Many of the nation’s Confederate monuments were partially paid for by the United Daughters of the Confederacy, who want to take possession of a statue of a Confederate soldier they erected in 1906 in Loudoun County, Virginia. “A council meeting is scheduled for the evening of July 7; but it is pretty much a done deal,” said Stephen Price, attorney for the United Women of the Confederacy to Zenger News.

The organization, which is headquartered in Richmond and has chapters in 33 states and the District of Columbia, was started by a group of women who supported Confederate soldiers during the Civil War. After the war, they tended the graves of the fallen and worked to build monuments and other types of memorials.

The United Daughters of the Confederacy did not respond to Zenger News’ request for a comment. “They are laying low. I can tell you they are not happy with the situation,” said Price.

The group’s public website includes a statement from 2018 that addresses the monument controversy.

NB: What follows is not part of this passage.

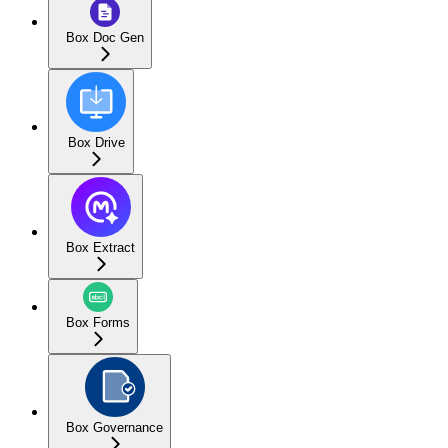
Box Doc Gen
Box Drive
Box Extract
Box Forms
Box Governance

“The United Daughters of the Confederacy appreciates the feelings of citizens across the country currently being expressed concerning Confederate memorial statues and monuments that were erected by our members in decades past,” Nelma Crutcher, president general of the group, noted in the statement. “To some, these memorial statues and markers are viewed as divisive and thus unworthy of being allowed to remain in public places. To others, they simply represent a memorial to our forefathers who fought bravely during four years of war. ”

There are more than 1,800 Confederate memorials in the U.S. “These symbols include government buildings, confederate monuments and statues, plaques, schools, parks, counties, cities, military bases, streets and highways named after anyone associated with the Confederacy,” said Brooks. “The SPLC tracks symbols that celebrate the Confederacy on public land. The SPLC does not track symbols located in graveyards, battlefields, on private property or those erected in the spirit of reconciliation.”

According to the mayor’s office, the city of Richmond has 60 days to solicit pubic input while determining the fate of the statues.